INTERVIEW: Killing Heidi still killing it years later
NOSTALGIA was in the air at the Harvey Road Tavern's Hotter than Hell festival on Saturday - but it might have been strongest during Killing Heidi's blistering set.
The Observer journalist Andrew Thorpe sat down with brother and sister duo Ella and Jesse Hooper after the show to chat about the industry, the band's future and their time at the top.
First of all, I want to say thank you - I used to tape Rage in 1999/2000 then make mixtapes and sell them at school. Mascara was always a good seller!
Ella Hooper: Clever man.
Jesse Hooper: We love a good bootlegger!
You mentioned onstage nostalgia was something you've come to grow into.
EH: Yes. Maybe that just means we're old.
Is there a reason these bands that were at the top of the charts 20 years ago still bring a huge crowd like this?

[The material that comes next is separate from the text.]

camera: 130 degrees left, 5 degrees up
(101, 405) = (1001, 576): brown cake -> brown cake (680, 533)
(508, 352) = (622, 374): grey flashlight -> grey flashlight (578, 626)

EH: I'm going to go on the record and say I don't know that that will be the case for today's chart-toppers.
JH: The way people consume music has changed a lot. There's a much more disposable band scene.
EH: It's churn and burn.
JH: There's still some great bands, but it's the songs as well. At that time there was no streaming, there was more attachment to recorded music.
EH: You had to own (the songs) more because they were an investment. It wasn't just a click - in the 90s you spent $30 on an album so you thought 'Yeah I'm going to really listen to this'.

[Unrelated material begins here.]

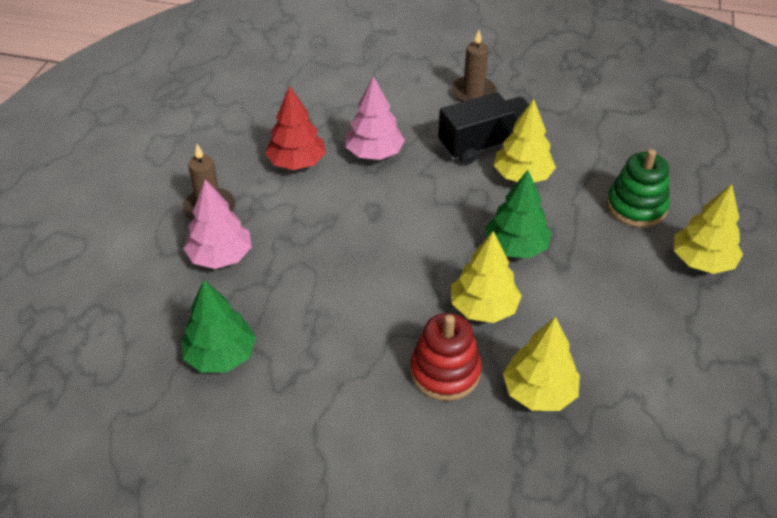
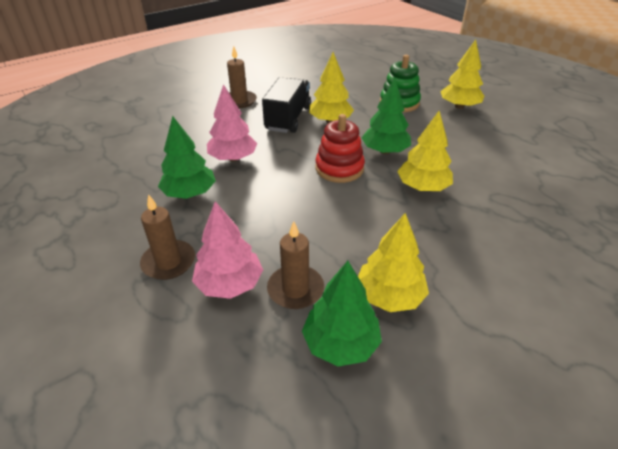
camera: 50 degrees left, 5 degrees down
(251, 297) = (295, 289): none -> brown candle
(297, 162) = (190, 193): red tree -> green tree
(445, 372) = (464, 230): red stacking toy -> red stacking toy (339, 168)
(539, 392) = (512, 202): yellow tree -> yellow tree (389, 296)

It was a big decision, which album to buy.
EH: It was a big decision, and we all tried to make that decision worthwhile. We tried to give it everything.
Had you played Gladstone before this evening?
EH: I don't think so. We've been everywhere else but Gladstone. So we're ticking it off the bucket list.
JH: It was a really great vibe today, it was really fun.
You did say we might not see you again for a while.
EH: This is just a reunion, this is not a reformation. So we love being back together after all these years, but there are no plans for new music or to take it further. It will end at some point.
JH: We've ended it before and it will end again.
I knew Ella was 14 when it started, but what I didn't realise was Jesse, you were two years older.
EH: He was only 16.
JH: On Reflector I would have been 18 or 19.
But behind those fluoro pink dreadlocks...
EH: There was a kid under there! Absolutely.
Starting that early, it might have fallen off the rails - what kept the two of you on track?
JH: We just had a ten year break so I think that's the heart of it... I think that's why we're so excited and enjoying it, we haven't done it for a long time. We might put it back on ice so that maybe when we do it it still has a real fun vibe.
EH: Creativity and music is very mercurial, and it's very sensitive, and you have to listen what it wants. Some people think we broke up really early, we had a good thing going, but to us it was the right thing to do at the time, and we reformed ten years later and soon we'll give it a rest again.
JH: We still do some shows where it's euphoric, exciting, rejuvenating, like 'Let's do more' - and then we have a couple where it's like 'You know what - is my heart still in it?' So you've got to go with your gut.
What did Neil Young tell Pearl Jam? Learn when to say no?
EH: And he also said: It's better to buuurn out than to faaaade awaaay!